Britain’s Law Society applauded the verdict, noting that it believed the Rwanda policy was incompatible with both the UN Convention on Refugees and the European Convention on Human Rights. (The latter is nothing to do with the EU: the UK was the first nation to ratify it in 1951.)
The “Rwanda solution” has a regrettable link with Australia. Our past PM Tony Abbott’s proud boast is that he “stopped the boats” by sending all sea-borne refugees and asylum seekers to offshore concentration camps in Papua New Guinea and Nauru.
Although this brutally inhumane practice has now been stopped, xenophobic British right-wingers decided to emulate it and persuaded the authorities in this impoverished, densely populated, Central African dictatorship to co-operate.
The plan was that successful asylum seekers would be allowed to settle in Rwanda (not the UK) and unsuccessful ones would be sent back to their original countries, where they might face imprisonment, torture or execution. This was the possibility that worried the judges on the Supreme Court.
Backed into a corner by the court’s ruling and his own backbenchers, PM Rishi Sunak plans “emergency legislation” to “confirm Rwanda is safe” and revive the scheme.

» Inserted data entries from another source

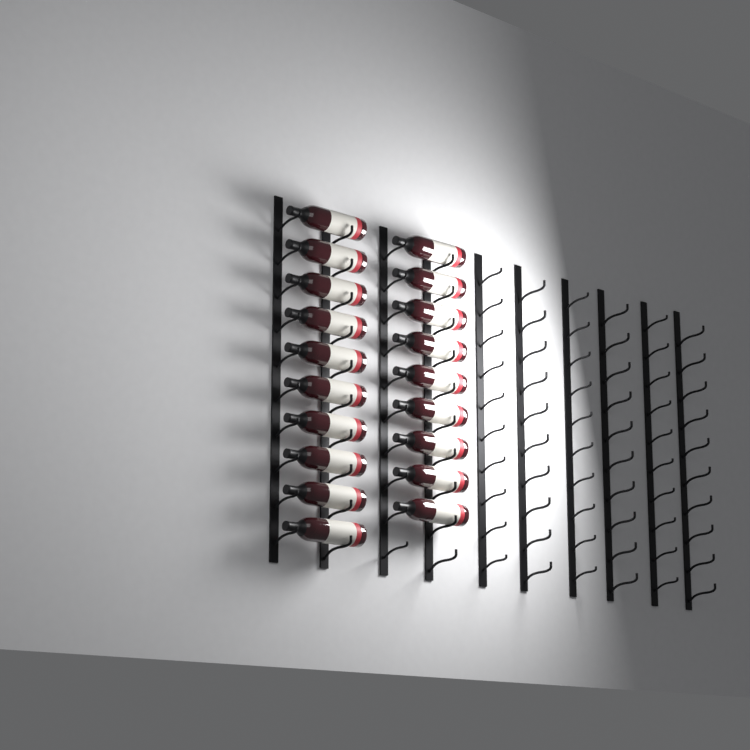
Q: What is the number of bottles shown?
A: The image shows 19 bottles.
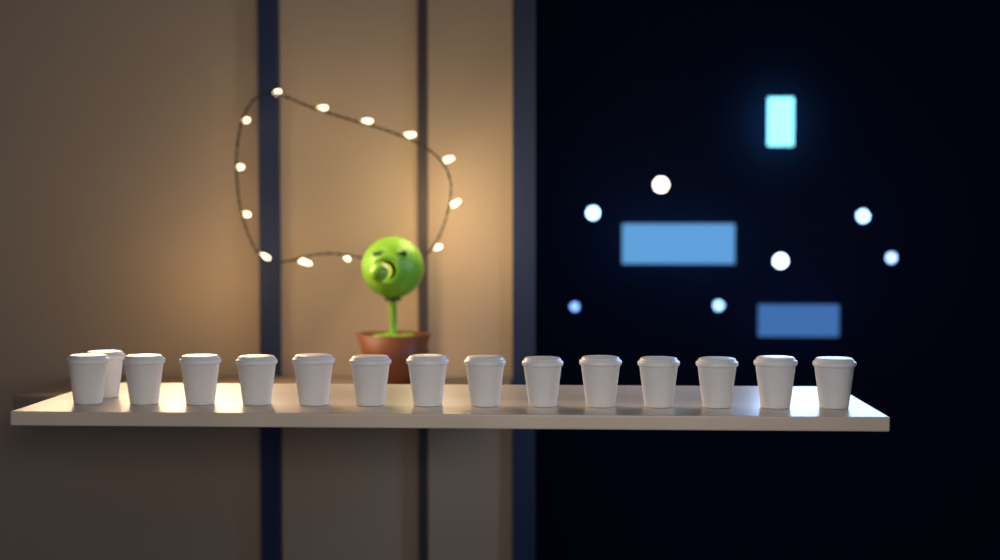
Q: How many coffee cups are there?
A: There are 15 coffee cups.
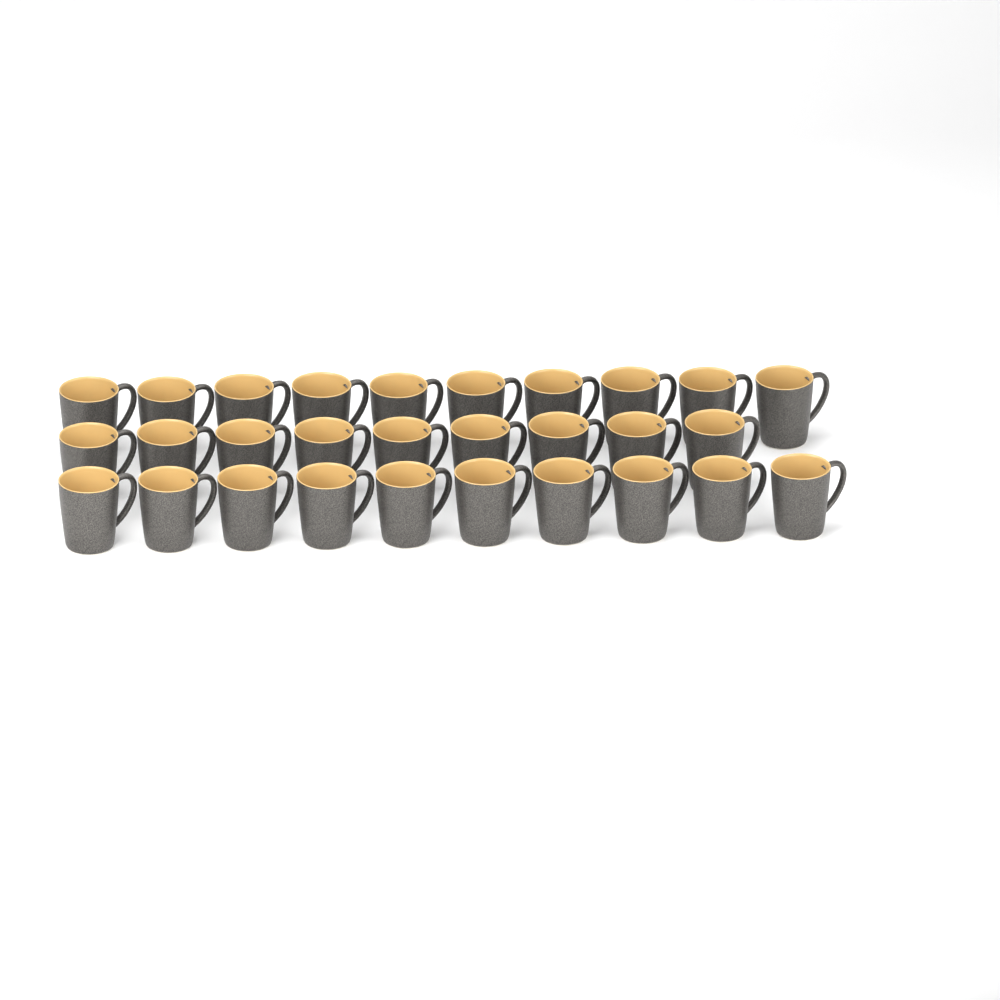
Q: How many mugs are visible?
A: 29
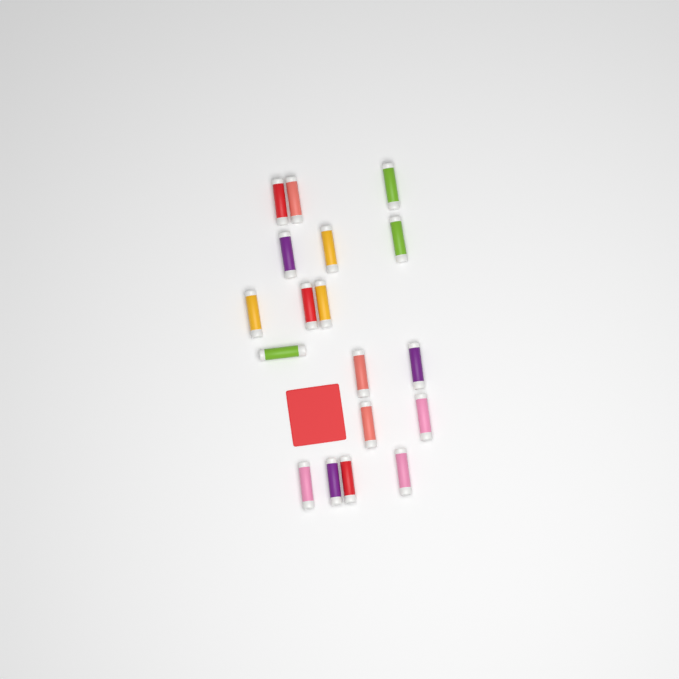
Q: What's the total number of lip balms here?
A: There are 18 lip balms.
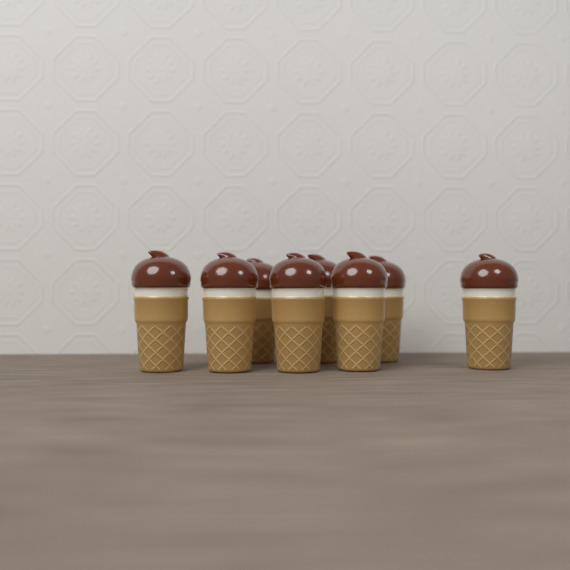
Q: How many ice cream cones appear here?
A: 8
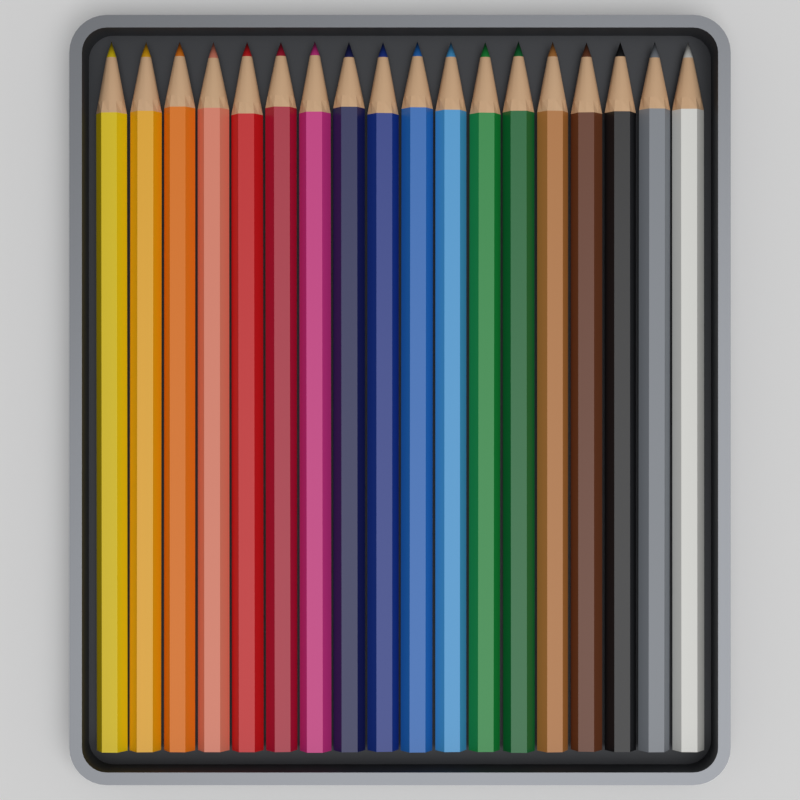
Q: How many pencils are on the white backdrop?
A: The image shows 18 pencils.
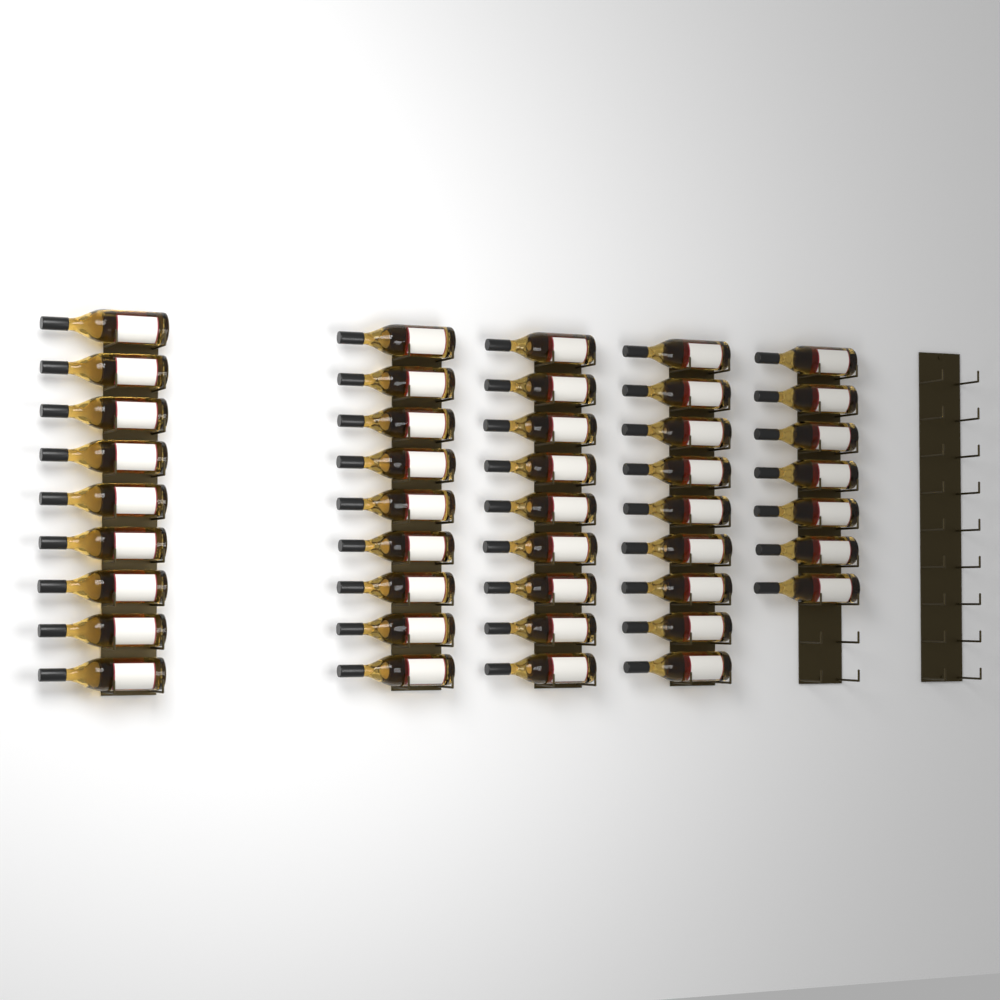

Lawyers expect further challenges if the Supreme Court’s concerns are not addressed in full. Lord Sumption, the former head of the Court, told the BBC that “problems identified in the Supreme Court judgment are too fundamental to be cured quickly and possibly too fundamental to be cured at all’.
The rule of law, which goes back to Magna Carta, provides that everyone, regardless of status, race, culture, religion or any other attribute, is equal under the law and equally bound by it. Even elected governments have no right to consider themselves exempt.